Total characters: 43047


In [8]:
text_splitter = RecursiveCharacterTextSplitter(
    chunk_size=1000,  # chunk size (characters)
    chunk_overlap=200,  # chunk overlap (characters)
    add_start_index=True,  # track index in original document
)
all_splits = text_splitter.split_documents(docs)

print(f"Split blog post into {len(all_splits)} sub-documents.")

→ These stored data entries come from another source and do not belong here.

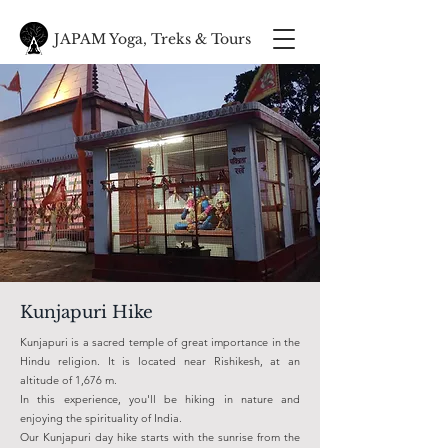
JAPAM Yoga, Treks & Tours
Kunjapuri Hike
Kunjapuri is a sacred temple of great importance in the
Hindu religion. It is located near Rishikesh, at an
altitude of 1,676 m.
In this experience, you'll be hiking in nature and
enjoying the spirituality of India.
Our Kunjapuri day hike starts with the sunrise from the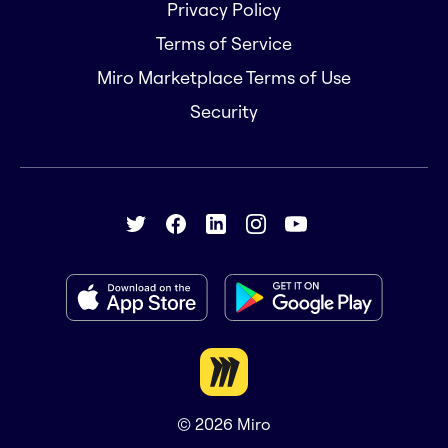
Privacy Policy
Terms of Service
Miro Marketplace Terms of Use
Security
© 2026
Miro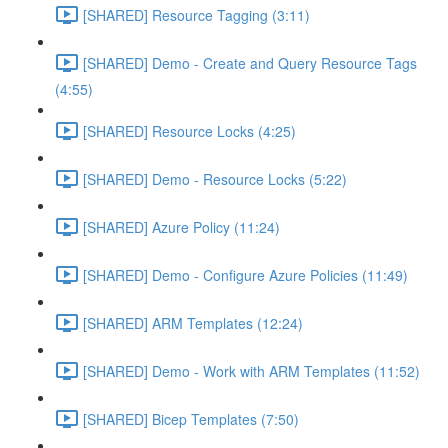
[SHARED] Resource Tagging (3:11)
[SHARED] Demo - Create and Query Resource Tags
(4:55)
[SHARED] Resource Locks (4:25)
[SHARED] Demo - Resource Locks (5:22)
[SHARED] Azure Policy (11:24)
[SHARED] Demo - Configure Azure Policies (11:49)
[SHARED] ARM Templates (12:24)
[SHARED] Demo - Work with ARM Templates (11:52)
[SHARED] Bicep Templates (7:50)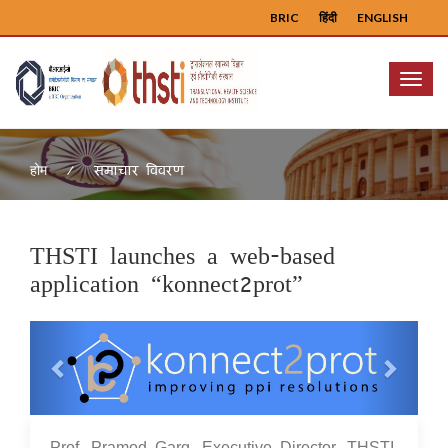
BRIC
हिंदी
ENGLISH
Menu
समाचार विवरण
होम
THSTI launches a web-based
application “konnect2prot”
Previous
Next
23 Aug 2021
Prof. Pramod Garg, Executive Director, THSTI,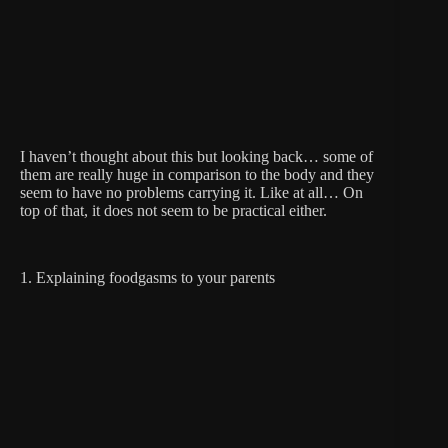
I haven’t thought about this but looking back… some of
them are really huge in comparison to the body and they
seem to have no problems carrying it. Like at all… On
top of that, it does not seem to be practical either.
1. Explaining foodgasms to your parents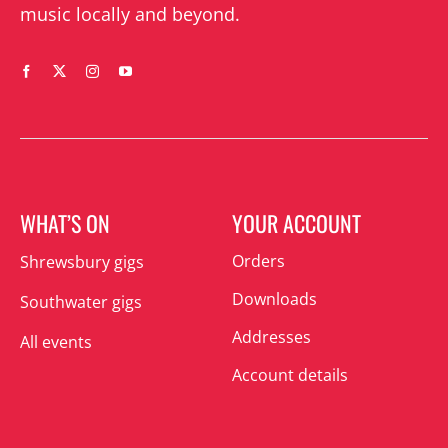
music locally and beyond.
WHAT’S ON
YOUR ACCOUNT
Orders
Shrewsbury gigs
Downloads
Southwater gigs
Addresses
All events
Account details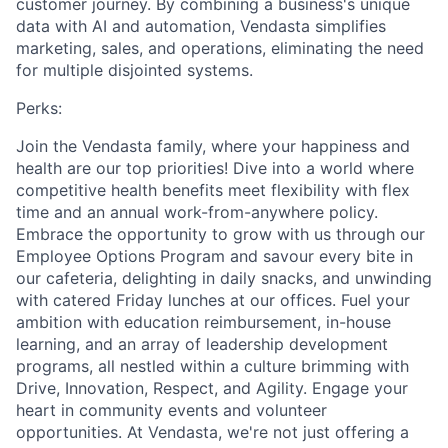
customer journey. By combining a business's unique
data with AI and automation, Vendasta simplifies
marketing, sales, and operations, eliminating the need
for multiple disjointed systems.
Perks:
Join the Vendasta family, where your happiness and
health are our top priorities! Dive into a world where
competitive health benefits meet flexibility with flex
time and an annual work-from-anywhere policy.
Embrace the opportunity to grow with us through our
Employee Options Program and savour every bite in
our cafeteria, delighting in daily snacks, and unwinding
with catered Friday lunches at our offices. Fuel your
ambition with education reimbursement, in-house
learning, and an array of leadership development
programs, all nestled within a culture brimming with
Drive, Innovation, Respect, and Agility. Engage your
heart in community events and volunteer
opportunities. At Vendasta, we're not just offering a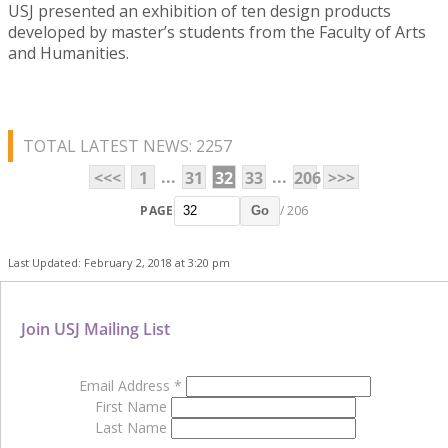
USJ presented an exhibition of ten design products
developed by master’s students from the Faculty of Arts
and Humanities.
TOTAL LATEST NEWS: 2257
...
...
<<<
1
31
32
33
206
>>>
PAGE
/ 206
Go
Last Updated: February 2, 2018 at 3:20 pm
Join USJ Mailing List
Email Address
*
First Name
Last Name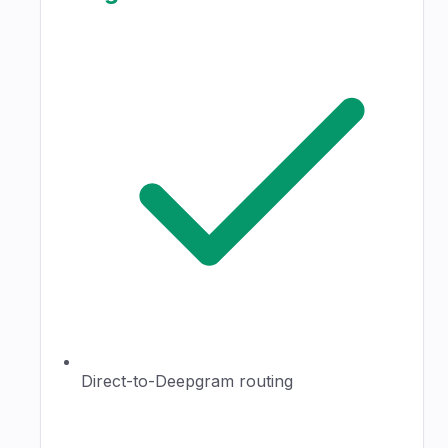
Direct-to-Deepgram routing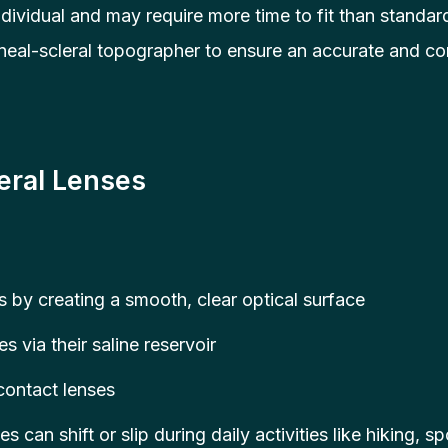
dividual and may require more time to fit than standar
al-scleral topographer to ensure an accurate and com
eral Lenses
 by creating a smooth, clear optical surface
s via their saline reservoir
 contact lenses
es can shift or slip during daily activities like hiking, 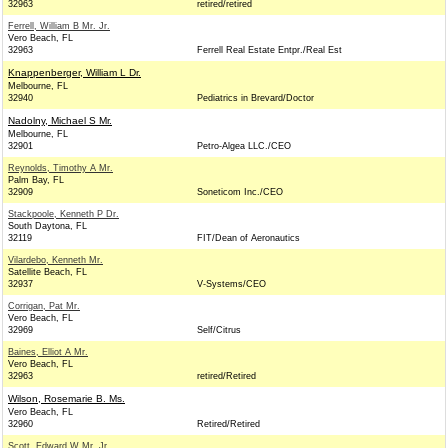
32963
retired/retired
Ferrell, William B Mr. Jr.
Vero Beach, FL
32963
Ferrell Real Estate Entpr./Real Est
Knappenberger, William L Dr.
Melbourne, FL
32940
Pediatrics in Brevard/Doctor
Nadolny, Michael S Mr.
Melbourne, FL
32901
Petro-Algea LLC./CEO
Reynolds, Timothy A Mr.
Palm Bay, FL
32909
Soneticom Inc./CEO
Stackpoole, Kenneth P Dr.
South Daytona, FL
32119
FIT/Dean of Aeronautics
Vilardebo, Kenneth Mr.
Satellite Beach, FL
32937
V-Systems/CEO
Corrigan, Pat Mr.
Vero Beach, FL
32969
Self/Citrus
Baines, Elliot A Mr.
Vero Beach, FL
32963
retired/Retired
Wilson, Rosemarie B. Ms.
Vero Beach, FL
32960
Retired/Retired
Scott, Edward W Mr. Jr.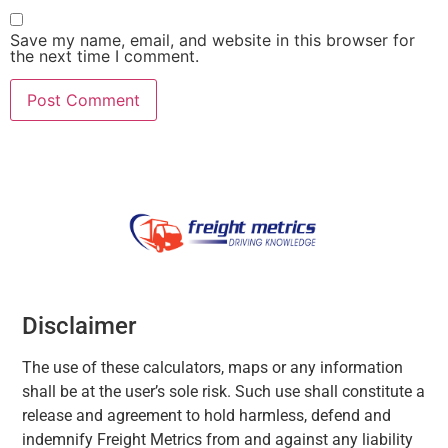
Save my name, email, and website in this browser for
the next time I comment.
Disclaimer
The use of these calculators, maps or any information
shall be at the user’s sole risk. Such use shall constitute a
release and agreement to hold harmless, defend and
indemnify Freight Metrics from and against any liability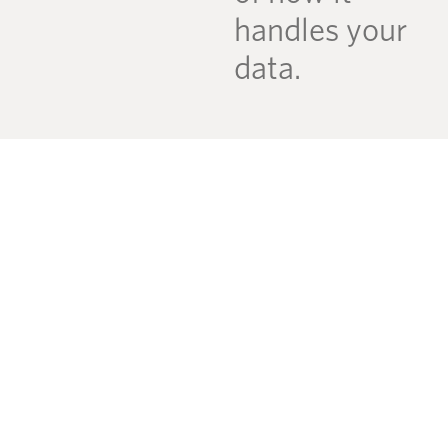
handles your
data.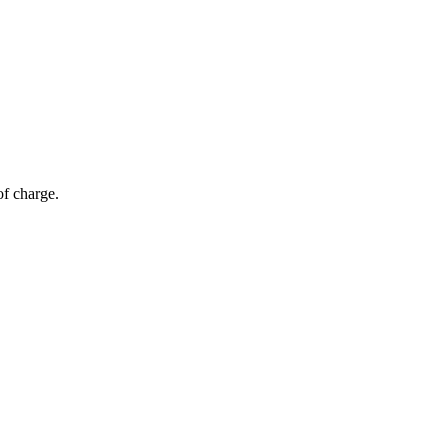
of charge.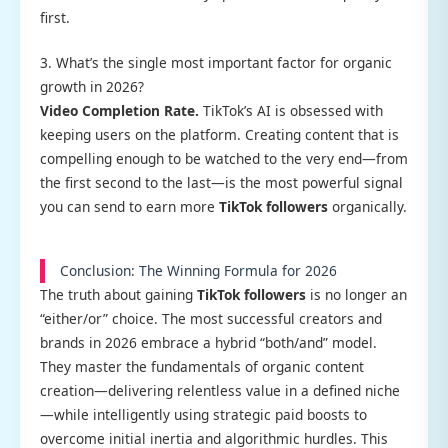
first.
3. What’s the single most important factor for organic
growth in 2026?
Video Completion Rate.
TikTok’s AI is obsessed with
keeping users on the platform. Creating content that is
compelling enough to be watched to the very end—from
the first second to the last—is the most powerful signal
you can send to earn more
TikTok followers
organically.
Conclusion: The Winning Formula for 2026
The truth about gaining
TikTok followers
is no longer an
“either/or” choice. The most successful creators and
brands in 2026 embrace a hybrid “both/and” model.
They master the fundamentals of organic content
creation—delivering relentless value in a defined niche
—while intelligently using strategic paid boosts to
overcome initial inertia and algorithmic hurdles. This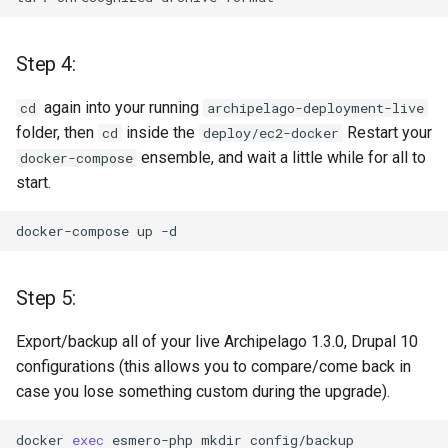
Step 4:
again into your running
cd
archipelago-deployment-live
folder, then
inside the
Restart your
cd
deploy/ec2-docker
ensemble, and wait a little while for all to
docker-compose
start.
docker-compose
up
Step 5:
Export/backup all of your live Archipelago 1.3.0, Drupal 10
configurations (this allows you to compare/come back in
case you lose something custom during the upgrade).
docker
exec
esmero-php
mkdir
config/backup
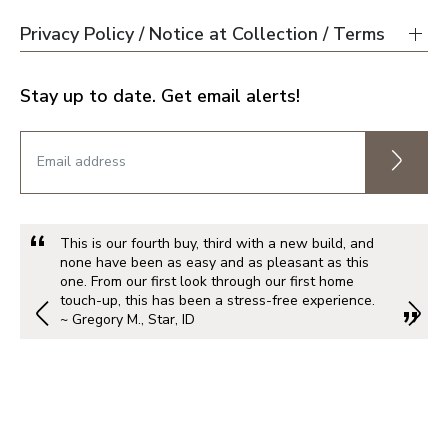
Privacy Policy / Notice at Collection / Terms
Stay up to date. Get email alerts!
This is our fourth buy, third with a new build, and
none have been as easy and as pleasant as this
one. From our first look through our first home
touch-up, this has been a stress-free experience.
~ Gregory M., Star, ID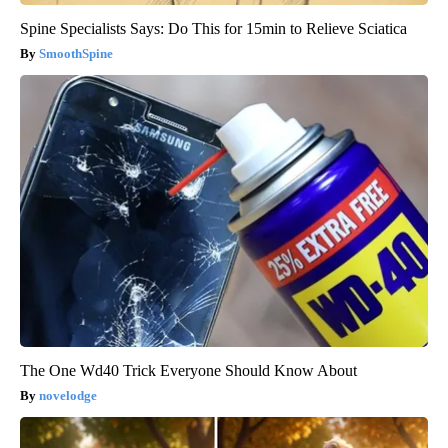
Spine Specialists Says: Do This for 15min to Relieve Sciatica
SmoothSpine
The One Wd40 Trick Everyone Should Know About
novelodge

Split blog post into 63 sub-documents.


In [9]:
document_ids = vector_store.add_documents(documents=all_splits)
print(document_ids)

['7d27a70d-3cd0-445f-9a0c-52190884ce5d', '8da83da9-8e64-4595-aa20-e327c4e99513', '7e5a6f5d-09a0-4af7-aaf9-2eb1b06c0c2d', '3dd07bb6-092c-468f-9280-789ff2f5a2df', '93bc26c1-c7b7-49c2-aac3-31e76c29dbc9', 'c337bdf1-106e-4aff-aa2d-dfdfdae9e7ec', '9e24761b-dbf7-404e-a61b-5c1b556c8b74', '2b18349d-8ea8-4e89-998b-b51f02bf424e', '8ebb2d26-51b4-40f9-860b-1177f54b97be', 'ef1d8372-1684-4c3e-8f66-e9aca4e715ca', '8ac8fb32-e9ee-43f9-8f40-d91126f24d40', '1731d207-b76d-4eff-a47c-806c9666b55f', '95e443f5-9d77-4162-ae4e-d963e8639296', 'fe671e4b-32b9-4a59-a767-6a01800363f8', '8a365027-8d54-42f7-a972-86b888d992ec', '4b0474ec-c93e-4832-add3-5af881263eea', '7d487f82-8691-4bf6-8d4f-296ac0ccf668', 'd9454301-6a29-45bf-915d-09b57e456ebc', '3b35603c-c44c-4726-939d-2833a90f106f', 'a621040f-bacb-4829-8520-e730d9098ebc', 'c3d7b8d4-c449-4b69-a12d-81bad272b8ab', 'b71200e7-8dce-4250-9be3-972645fd9928', '1e8f5a5e-4af4-4e48-84ee-a31b3bb406f8', '0d5fc988-998b-47f2-8ea3-e9500ea44636', 'b02be6b5-112f-4d66-880c-4fd1f6368dc3',

In [11]:
model = ChatGoogleGenerativeAI(
    model="gemini-2.5-flash",
    temperature=0,
    max_tokens=None,
    timeout=None,
    max_retries=5,
)

In [12]:
def retrieve_and_generate(query: str, k: int = 5):
    # Retrieve relevant documents
    results = vector_store.similarity_search(query, k=k)
    
    # Create context from retrieved documents
    context = "\n\n".join([doc.page_content for doc in results])
    
    # Create messages with context
    messages = [
        SystemMessage(content=f'''You are an expert assistant. Use the provided context to answer the user's question accurately and comprehensively. 
        If the answer cannot be found in the context, say so clearly.
        
        Context:
        {context}'''),
        HumanMessage(content=query)
    ]
    
    # Generate response
    response = model.invoke(messages)
    return response.content

# Example usage
user_query = input("Enter your question about the documents: ")
answer = retrieve_and_generate(user_query)
print("\nAnswer based on the documents:")
print(answer)


Answer based on the documents:
Chain of Thought (CoT) is a standard prompting technique used to improve the performance of models on complex tasks. It involves instructing the model to "think step by step," which allows it to utilize more computation during test time. The primary purpose of CoT is to decompose difficult tasks into smaller, simpler, and more manageable steps. This process not only helps in solving complex problems but also provides insight into the model's reasoning process.